Trying to answer before you know how, struggling, and even failing primes you to learn the answer better than being handed it cleanly. Don't peek too soon. The discomfort of not-knowing-yet is the feeling of learning happening, not the feeling of doing it wrong.

Why studying fails

  • Rereading and highlighting → it feels productive and builds familiarity, not memory. Switch to self-testing.
  • Cramming → great for tomorrow, gone by next week. Space it instead.
  • Fooled by fluency → smooth review feels like mastery; it isn't. If it's easy, add difficulty (recall, interleave).
  • Passive consumption → endless tutorials and videos with no production. Do the thing, badly, now.
  • Highlight-without-recall → a yellow page you never test yourself on teaches almost nothing.
  • Peeking too soon → grabbing the answer the second it's hard skips the struggle that does the work.

A worked example

Someone's learning a language from an app and "isn't retaining anything." They do passive lessons, reread vocab lists, and binge grammar videos.

Rebuild around retrieval. Replace rereading vocab with self-quizzing: cover the translation, recall it, check — and put the missed words on a spaced schedule so they come back tomorrow, then in a few days, then next week. Replace passive grammar videos with the Feynman move: explain the rule out loud in plain words; wherever they stumble is the gap to fix. Most important, use it badly, immediately — have a clumsy real conversation or write a few messy sentences, and let the gaps surface what to study next.

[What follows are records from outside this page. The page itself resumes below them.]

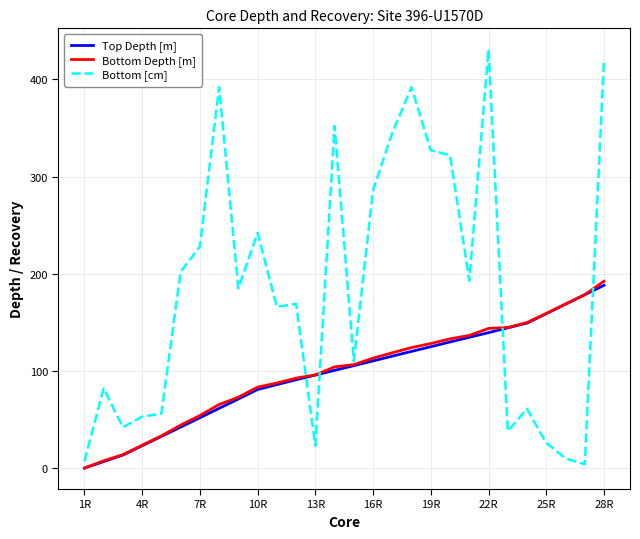

What is the highest value of the Bottom Depth [m] series?

192.3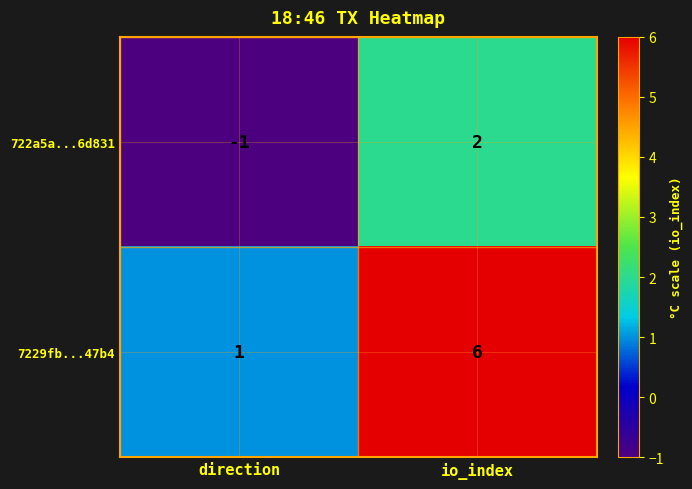

What is the difference between the 722a5a...6d831 values at io_index and direction?

3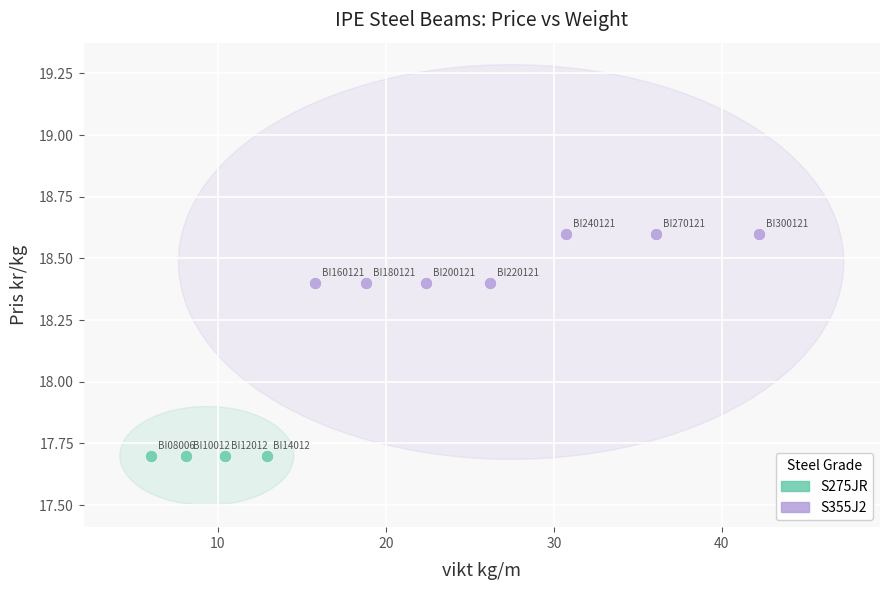

Which series reaches the minimum Y coordinate?

S275JR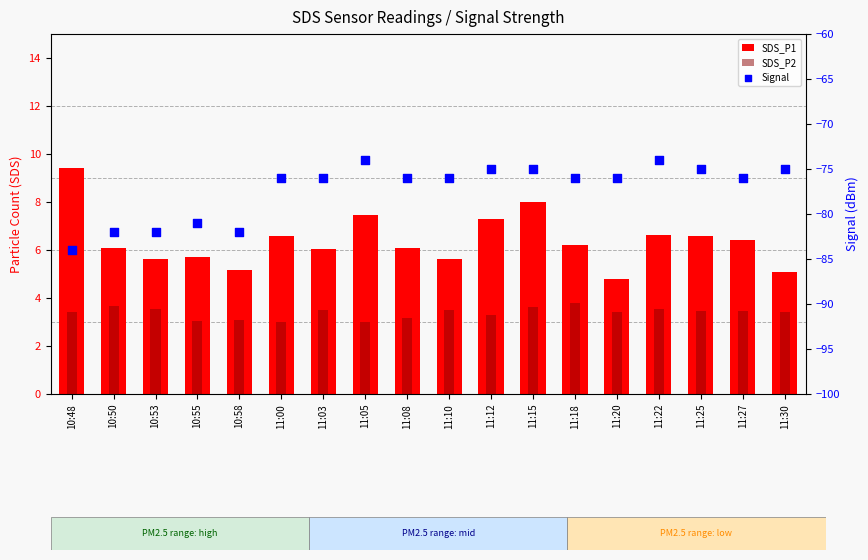

What is the total value across all series at 10:53?

-72.8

Same hours, dramatically more retained — because the effort moved from putting information in to pulling it back out.

Agent Behavior

When this skill is active:

  • Convert whatever they're studying into active-recall practice: ask them questions, make them reproduce ideas from memory rather than restate them.
  • Push spacing over cramming, and set up a simple expanding-interval schedule for review.
  • Use the Feynman move often: have them explain the concept in plain language and catch where they reach for jargon.
  • Warn against the fluency illusion — when review feels easy, that's the signal to add difficulty, not stop.
  • Get them producing/doing early and badly, instead of consuming more material.
  • Protect the productive struggle; don't hand over answers the instant something is hard — let them attempt first.
  • Reassure them that the harder, slower feeling is the method working, not a sign they're bad at learning.